Although the microbes are not infectious to humans, it can resist multiple classes of antibiotics, including synthetic drugs. The discovery serves as an intriguing lead in the quest to understand how drug-resistant diseases emerge.

Dr Wright's team managed to grow 500 different kinds of bacteria from the Lechuguilla caves, but only 93 grew in a medium that allows testing for resistance to 26 different antimicrobial agents. Of those 93, about 70 percent resisted three-to-four classes of antibiotics. Three of these strains, which are distant relatives of the bacterium that creates anthrax spore, appeared to fight off 14 of the 26 antibiotics.

Dr Gerry Wright, study leader and chemical biologist at McMaster University in Ontario, Canada, said that, "Clinical microbiologists have been perplexed for the longest time. When you bring a new antibiotic into the hospital, resistance inevitably appears shortly thereafter, within months to years. It's still a big question: Where is this coming from? Almost no one thought to look at other bacteria, the ones that don't necessarily cause disease."

Lechuguilla is one of the deepest and most extensive cave systems in New Mexico's Carlsbad Caverns National Park. Although the US National Park Service strictly limits entry to the cave, since 2008 it has allowed geomicrobiologist Dr Hazel Barton of Northern Kentucky University and her team in the cave in order to sample its microbial life. Dr Barton scraped off and bagged samples of biofilms growing on the cave walls and delivered them to Dr Wright's laboratory, where his team spent three years probing the samples for any signs of antibiotic resistance.

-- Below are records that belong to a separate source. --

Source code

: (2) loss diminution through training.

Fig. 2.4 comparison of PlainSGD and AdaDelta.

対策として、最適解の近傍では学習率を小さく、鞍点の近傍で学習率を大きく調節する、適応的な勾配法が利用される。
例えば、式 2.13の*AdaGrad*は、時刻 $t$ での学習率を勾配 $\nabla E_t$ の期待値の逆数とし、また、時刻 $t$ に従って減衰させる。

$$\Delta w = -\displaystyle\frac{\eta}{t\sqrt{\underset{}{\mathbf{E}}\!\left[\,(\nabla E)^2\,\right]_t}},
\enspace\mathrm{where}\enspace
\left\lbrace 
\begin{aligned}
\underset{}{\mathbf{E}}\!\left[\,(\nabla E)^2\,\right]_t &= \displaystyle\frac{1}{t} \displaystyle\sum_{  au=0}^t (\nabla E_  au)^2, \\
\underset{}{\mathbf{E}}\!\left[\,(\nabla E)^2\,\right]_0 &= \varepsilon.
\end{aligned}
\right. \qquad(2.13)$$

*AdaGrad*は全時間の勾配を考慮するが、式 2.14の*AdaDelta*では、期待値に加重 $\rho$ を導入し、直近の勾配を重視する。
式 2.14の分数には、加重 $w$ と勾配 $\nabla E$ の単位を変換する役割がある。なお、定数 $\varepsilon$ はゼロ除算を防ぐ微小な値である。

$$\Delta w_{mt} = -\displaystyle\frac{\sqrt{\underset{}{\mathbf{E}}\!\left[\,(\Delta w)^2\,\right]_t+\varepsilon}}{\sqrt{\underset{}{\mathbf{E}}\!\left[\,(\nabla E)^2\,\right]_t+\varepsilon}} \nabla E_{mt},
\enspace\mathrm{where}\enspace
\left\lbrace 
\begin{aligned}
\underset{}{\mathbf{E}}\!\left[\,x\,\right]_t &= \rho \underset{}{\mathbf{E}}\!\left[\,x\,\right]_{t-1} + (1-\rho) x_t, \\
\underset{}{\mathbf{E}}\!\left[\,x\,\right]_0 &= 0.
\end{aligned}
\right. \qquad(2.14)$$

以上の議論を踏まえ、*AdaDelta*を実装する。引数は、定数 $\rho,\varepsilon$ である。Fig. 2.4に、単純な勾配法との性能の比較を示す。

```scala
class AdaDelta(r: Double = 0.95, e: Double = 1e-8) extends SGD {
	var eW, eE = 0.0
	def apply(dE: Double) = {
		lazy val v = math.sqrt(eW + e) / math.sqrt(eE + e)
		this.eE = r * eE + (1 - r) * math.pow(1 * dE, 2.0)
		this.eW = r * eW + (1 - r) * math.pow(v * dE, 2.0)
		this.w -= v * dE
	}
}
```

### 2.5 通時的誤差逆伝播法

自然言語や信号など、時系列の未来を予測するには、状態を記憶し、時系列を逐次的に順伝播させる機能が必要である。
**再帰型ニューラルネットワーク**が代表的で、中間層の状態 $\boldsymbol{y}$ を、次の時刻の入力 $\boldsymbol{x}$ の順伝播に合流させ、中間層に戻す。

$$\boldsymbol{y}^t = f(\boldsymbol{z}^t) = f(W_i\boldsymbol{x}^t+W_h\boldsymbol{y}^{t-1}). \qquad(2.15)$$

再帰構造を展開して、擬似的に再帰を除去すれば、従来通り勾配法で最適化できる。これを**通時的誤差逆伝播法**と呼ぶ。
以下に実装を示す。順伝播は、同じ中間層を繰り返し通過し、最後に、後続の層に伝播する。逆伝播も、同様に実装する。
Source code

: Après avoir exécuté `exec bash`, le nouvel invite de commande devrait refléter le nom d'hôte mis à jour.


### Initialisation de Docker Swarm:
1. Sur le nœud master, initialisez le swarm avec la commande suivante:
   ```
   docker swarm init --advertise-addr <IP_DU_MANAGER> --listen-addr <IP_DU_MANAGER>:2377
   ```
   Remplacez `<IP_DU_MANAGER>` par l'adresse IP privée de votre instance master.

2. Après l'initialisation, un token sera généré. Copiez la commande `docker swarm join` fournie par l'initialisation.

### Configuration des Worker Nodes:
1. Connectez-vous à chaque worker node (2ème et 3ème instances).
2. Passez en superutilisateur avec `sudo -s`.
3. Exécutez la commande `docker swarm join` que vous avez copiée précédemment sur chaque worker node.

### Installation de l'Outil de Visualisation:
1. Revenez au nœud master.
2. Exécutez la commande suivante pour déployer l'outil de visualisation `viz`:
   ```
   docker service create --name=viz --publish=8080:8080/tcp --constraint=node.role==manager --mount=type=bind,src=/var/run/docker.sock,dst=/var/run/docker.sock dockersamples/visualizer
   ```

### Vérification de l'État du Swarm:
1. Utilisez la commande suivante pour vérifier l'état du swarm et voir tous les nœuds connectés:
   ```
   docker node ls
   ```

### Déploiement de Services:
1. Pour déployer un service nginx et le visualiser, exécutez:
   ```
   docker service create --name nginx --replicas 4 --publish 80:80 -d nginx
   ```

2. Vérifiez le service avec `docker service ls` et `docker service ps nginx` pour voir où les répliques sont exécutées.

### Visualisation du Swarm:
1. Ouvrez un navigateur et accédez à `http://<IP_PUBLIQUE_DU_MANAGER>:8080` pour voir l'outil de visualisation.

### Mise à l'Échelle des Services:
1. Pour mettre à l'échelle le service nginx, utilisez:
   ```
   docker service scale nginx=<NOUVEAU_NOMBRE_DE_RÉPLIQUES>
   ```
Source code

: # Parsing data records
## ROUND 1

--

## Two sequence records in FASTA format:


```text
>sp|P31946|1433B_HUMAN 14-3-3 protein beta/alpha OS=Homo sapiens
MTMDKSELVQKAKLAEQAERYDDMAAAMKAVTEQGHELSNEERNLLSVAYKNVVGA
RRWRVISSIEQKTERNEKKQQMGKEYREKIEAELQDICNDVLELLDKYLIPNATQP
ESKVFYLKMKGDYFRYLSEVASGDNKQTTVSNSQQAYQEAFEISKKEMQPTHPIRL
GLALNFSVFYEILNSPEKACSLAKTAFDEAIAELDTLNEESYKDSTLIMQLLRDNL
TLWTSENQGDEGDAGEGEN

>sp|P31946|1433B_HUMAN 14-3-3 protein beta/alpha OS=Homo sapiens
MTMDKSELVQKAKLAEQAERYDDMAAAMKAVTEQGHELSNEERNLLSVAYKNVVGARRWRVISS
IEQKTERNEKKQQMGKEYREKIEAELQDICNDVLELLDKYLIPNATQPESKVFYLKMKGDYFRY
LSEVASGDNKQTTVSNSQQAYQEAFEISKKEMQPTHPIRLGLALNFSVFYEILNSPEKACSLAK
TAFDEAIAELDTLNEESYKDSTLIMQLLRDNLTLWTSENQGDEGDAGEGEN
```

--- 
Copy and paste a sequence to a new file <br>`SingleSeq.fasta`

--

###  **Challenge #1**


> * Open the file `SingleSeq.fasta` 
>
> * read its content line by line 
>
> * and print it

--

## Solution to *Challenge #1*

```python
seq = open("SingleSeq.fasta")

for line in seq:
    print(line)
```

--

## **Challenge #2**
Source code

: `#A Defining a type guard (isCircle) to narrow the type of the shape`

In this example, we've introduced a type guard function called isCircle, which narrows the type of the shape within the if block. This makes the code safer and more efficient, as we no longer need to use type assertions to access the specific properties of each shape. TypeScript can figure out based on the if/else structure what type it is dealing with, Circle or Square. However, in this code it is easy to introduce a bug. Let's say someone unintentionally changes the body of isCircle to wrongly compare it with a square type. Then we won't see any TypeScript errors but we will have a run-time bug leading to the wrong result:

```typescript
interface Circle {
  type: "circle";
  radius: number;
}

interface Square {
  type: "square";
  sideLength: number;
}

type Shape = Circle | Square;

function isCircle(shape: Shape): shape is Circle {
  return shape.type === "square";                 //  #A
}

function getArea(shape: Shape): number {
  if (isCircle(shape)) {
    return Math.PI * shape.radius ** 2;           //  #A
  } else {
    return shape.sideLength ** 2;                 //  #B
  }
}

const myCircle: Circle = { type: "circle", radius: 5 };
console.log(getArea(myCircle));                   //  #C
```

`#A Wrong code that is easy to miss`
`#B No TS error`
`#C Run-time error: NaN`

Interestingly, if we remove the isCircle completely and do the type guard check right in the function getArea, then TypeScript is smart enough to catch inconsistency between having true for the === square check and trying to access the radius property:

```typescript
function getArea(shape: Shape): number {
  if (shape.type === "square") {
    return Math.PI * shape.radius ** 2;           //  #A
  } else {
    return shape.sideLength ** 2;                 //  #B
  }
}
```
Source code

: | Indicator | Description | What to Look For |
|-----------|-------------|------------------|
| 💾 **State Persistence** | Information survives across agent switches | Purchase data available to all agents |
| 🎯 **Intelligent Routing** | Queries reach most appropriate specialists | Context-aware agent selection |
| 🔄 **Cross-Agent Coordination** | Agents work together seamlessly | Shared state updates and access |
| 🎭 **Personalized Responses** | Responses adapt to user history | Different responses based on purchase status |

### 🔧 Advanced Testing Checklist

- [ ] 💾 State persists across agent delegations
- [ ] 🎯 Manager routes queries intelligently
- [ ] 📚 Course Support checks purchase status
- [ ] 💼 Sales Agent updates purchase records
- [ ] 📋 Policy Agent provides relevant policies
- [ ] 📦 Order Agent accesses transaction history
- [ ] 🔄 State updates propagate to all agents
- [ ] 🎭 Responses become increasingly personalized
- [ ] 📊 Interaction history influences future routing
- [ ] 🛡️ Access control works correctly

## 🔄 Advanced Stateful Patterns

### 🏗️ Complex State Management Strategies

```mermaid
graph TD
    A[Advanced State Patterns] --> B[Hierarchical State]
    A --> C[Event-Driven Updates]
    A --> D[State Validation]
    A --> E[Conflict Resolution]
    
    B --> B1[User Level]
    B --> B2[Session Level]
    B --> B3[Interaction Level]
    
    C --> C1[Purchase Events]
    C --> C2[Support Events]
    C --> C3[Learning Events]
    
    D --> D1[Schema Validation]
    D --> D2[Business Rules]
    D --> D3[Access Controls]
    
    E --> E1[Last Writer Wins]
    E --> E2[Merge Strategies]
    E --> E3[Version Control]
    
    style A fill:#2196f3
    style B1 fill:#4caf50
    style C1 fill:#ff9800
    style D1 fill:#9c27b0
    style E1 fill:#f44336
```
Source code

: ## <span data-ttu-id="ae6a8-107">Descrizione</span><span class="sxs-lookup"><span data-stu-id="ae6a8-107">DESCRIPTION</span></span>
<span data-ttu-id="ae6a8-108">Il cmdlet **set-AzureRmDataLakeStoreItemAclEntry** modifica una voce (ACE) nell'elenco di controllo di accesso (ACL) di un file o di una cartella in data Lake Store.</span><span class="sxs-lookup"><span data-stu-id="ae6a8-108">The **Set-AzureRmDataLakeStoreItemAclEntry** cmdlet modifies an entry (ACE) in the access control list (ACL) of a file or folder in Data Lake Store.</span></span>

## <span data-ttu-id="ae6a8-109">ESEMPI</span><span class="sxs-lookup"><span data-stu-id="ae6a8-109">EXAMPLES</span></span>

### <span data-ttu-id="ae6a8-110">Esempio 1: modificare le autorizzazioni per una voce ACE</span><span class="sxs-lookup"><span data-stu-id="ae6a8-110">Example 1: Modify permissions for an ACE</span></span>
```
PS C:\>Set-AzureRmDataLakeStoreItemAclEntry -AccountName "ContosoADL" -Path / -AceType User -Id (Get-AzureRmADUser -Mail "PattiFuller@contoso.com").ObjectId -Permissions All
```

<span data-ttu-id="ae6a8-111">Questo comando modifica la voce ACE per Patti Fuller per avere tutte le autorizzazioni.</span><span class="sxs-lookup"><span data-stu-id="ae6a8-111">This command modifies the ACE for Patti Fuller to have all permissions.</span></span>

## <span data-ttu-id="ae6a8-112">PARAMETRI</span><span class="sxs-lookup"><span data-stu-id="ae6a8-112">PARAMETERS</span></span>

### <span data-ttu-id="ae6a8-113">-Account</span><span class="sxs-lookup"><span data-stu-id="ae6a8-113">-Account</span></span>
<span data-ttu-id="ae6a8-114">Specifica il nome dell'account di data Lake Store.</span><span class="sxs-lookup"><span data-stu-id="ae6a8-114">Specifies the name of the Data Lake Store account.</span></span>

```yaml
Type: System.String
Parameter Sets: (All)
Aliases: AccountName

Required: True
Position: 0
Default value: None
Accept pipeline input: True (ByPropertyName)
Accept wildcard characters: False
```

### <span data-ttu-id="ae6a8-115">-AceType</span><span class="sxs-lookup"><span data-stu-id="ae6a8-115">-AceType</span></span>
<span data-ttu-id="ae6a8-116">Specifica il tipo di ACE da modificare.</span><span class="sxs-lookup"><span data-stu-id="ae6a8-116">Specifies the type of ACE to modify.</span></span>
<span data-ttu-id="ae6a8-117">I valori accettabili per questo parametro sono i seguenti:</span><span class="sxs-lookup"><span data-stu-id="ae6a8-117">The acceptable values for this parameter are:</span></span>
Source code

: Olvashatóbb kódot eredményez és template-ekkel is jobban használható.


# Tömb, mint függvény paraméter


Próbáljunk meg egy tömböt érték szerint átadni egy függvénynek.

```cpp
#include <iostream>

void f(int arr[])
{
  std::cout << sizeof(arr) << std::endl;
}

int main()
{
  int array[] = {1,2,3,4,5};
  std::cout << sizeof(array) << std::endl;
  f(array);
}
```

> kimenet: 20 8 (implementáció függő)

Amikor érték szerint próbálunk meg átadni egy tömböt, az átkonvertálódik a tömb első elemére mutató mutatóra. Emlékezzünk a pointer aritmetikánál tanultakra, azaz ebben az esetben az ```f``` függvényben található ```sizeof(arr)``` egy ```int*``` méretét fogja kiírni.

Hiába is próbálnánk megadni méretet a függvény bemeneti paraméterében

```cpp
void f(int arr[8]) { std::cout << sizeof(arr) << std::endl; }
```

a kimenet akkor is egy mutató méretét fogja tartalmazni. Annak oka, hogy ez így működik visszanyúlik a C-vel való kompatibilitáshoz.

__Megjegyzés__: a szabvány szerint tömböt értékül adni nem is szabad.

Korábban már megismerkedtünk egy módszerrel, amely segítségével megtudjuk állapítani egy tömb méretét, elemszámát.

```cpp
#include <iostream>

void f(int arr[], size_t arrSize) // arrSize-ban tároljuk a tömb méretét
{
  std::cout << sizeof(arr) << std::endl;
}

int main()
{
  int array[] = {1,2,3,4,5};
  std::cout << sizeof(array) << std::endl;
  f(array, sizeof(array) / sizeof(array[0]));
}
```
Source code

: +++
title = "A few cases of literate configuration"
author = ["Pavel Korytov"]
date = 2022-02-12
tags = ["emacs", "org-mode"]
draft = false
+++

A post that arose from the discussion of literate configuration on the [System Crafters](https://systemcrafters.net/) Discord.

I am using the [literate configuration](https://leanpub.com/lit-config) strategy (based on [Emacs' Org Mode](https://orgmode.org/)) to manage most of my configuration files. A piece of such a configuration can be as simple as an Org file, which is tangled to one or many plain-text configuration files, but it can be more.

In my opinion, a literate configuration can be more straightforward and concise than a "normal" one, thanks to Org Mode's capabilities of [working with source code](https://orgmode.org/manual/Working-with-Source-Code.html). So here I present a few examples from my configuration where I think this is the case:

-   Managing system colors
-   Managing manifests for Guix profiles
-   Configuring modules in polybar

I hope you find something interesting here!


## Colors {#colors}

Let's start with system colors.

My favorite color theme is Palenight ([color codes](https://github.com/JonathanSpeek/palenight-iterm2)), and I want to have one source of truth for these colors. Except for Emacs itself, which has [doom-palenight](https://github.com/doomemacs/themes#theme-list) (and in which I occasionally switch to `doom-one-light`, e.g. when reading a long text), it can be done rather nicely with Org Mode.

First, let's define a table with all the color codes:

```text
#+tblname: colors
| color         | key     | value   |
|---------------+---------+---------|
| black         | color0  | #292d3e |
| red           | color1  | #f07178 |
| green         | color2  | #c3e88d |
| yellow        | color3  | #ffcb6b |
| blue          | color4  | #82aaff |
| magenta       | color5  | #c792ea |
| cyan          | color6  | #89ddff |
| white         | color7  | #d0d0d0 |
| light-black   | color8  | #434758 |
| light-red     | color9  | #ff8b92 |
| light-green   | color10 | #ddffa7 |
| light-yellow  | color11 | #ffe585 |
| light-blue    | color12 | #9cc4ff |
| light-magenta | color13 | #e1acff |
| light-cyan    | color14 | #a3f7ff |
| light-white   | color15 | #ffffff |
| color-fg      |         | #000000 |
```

Many microbiologists suspect that nonpathogenic bacteria are acting as a vast pool of ancient resistance genes waiting to be transferred to pathogenic bacteria. While speaking in this regard, Dr Wright said that, "It's kind of a thesis at this point: These benign environmental organisms are the root of resistance. There are so many of them with so many resistance genes that could move horizontally through populations."

The cave finding builds on Dr Wright's previous work, in which he found bacteria with resistance genes in primordial soils untouched by humans, normal soils, and permafrost. Dr Wright wanted firmer evidence that antibiotic resistance genes are ancient and not a new microbiological fad.